Алексей принес из сеней капусту и штоф. Александр Данилович, отставляя холеный мизинец с большим бриллиантовым перстнем, осторожно налил одному себе, захватил с тарелки щепоть капусты с ледком, прищурясь, вытянул из чарки и, раскрыв глаза, начал хрустко жевать капусту.
— Хуже нет воскресенья, так я скучаю по воскресеньям, ужас. Или весна, что ли, здешняя такая вредная?.. Все тело разломило и тянет… Баб нет, — вот причина!.. Вот тебе и завоеватели! Довоевались! Построили городок, — баб нет! Ей-богу, отпрошусь у Петра Алексеевича, не надо и не надо мне генерал-губернаторства… Лучше я в Москве в рядах буду чем-нибудь торговать, перебиваться… Да девки-то какие в Москве! Венусы! Глаза лукавые, щеки горячие, сами нежные да смешливые… Ну, пойдемте, пойдемте на реку, здесь что-то душно…
Александр Данилович не мог долго сидеть на одном месте, времени ему никогда не хватало, как и всем, кто работал с царем Петром; говорил он одно, сам думал другое и разное. Приспособиться к нему было очень трудно, и человек он был опасный. Опять — натащил парик и шляпу, накинул плащ на собольих пупках и вышел из мазанки вместе с братьями Бровкиными. Сразу в лицо задул сильный, сырой весенний ветер. По всему Фомину острову, как называли его в старину, — а теперь Питербурхской стороной, — шумели сосны так мягко и могуче, будто из бездны бездн голубого неба лилась река… Кричали грачи, кружась над голыми редкими березами.
Алексеева мазанка стояла в глубине очищенной от леса и выкорчеванной Троицкой площади, неподалеку от только что построенных деревянных гостиных рядов; лавки были накрест забиты досками, купцы еще не приехали; направо виднелись оголенные от снега земляные валы и бастионы крепости; пока только один из бастионов — бомбардира Петра Алексеева — был до половины одет камнем, там на мачте плескался белый с андреевским крестом морской флаг — в предвестии ожидаемого флота.
По всей площади ветром рябило воду; Александр Данилович, не разбирая, шлепал ботфортами, шел — наискосок — к Неве.

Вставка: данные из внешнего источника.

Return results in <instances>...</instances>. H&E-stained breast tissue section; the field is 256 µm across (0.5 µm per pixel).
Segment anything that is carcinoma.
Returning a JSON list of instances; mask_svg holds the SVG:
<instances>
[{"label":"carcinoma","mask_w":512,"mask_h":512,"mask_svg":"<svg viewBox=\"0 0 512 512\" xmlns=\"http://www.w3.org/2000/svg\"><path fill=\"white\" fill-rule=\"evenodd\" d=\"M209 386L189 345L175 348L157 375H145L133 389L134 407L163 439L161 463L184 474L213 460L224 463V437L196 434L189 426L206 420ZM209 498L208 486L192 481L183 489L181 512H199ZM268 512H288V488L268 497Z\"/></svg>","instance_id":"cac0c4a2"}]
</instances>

Главная площадь Питербурха была только в разговорах да на планах, которые Петр Алексеевич чертил в своей записной книжке; а всего-то здесь стояла бревенчатая, проконопаченная мохом церковка — Троицкий собор, да неподалеку от него — ближе к реке — дом Петра Алексеевича, — чисто рубленная изба в две горницы, снаружи обшитая тесом и выкрашенная под кирпич, на крыше, на коньке, подставлены деревянные — крашеные мортира и две бомбы, как бы с горящими фитилями.

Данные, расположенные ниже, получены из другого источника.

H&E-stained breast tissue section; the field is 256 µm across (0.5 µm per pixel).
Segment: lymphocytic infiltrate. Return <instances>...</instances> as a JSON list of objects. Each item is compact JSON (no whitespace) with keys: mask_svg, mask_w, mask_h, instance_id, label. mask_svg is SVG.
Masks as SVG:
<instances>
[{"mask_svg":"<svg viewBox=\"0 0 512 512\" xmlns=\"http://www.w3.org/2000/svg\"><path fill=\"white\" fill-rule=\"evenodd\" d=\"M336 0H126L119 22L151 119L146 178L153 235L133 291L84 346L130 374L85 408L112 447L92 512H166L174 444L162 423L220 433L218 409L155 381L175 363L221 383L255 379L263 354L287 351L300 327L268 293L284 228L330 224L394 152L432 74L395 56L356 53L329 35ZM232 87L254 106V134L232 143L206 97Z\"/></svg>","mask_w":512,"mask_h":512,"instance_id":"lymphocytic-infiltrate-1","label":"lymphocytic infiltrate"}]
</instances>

По другой стороне площади находился низенький голландский дом, весьма располагающий к тому, чтобы туда зайти, — из трубы его постоянно курился дымок, за окном, сквозь мутные стеклышки, виднелась оловянная посуда и висящие колбасы, на входной двери намалеван преужасный штурман с пиратской бородой, в одной руке он держит пивную кружку, в другой — чем играют в кости, над входом скрипела на шесте вывеска: «Аустерия четырех фрегатов».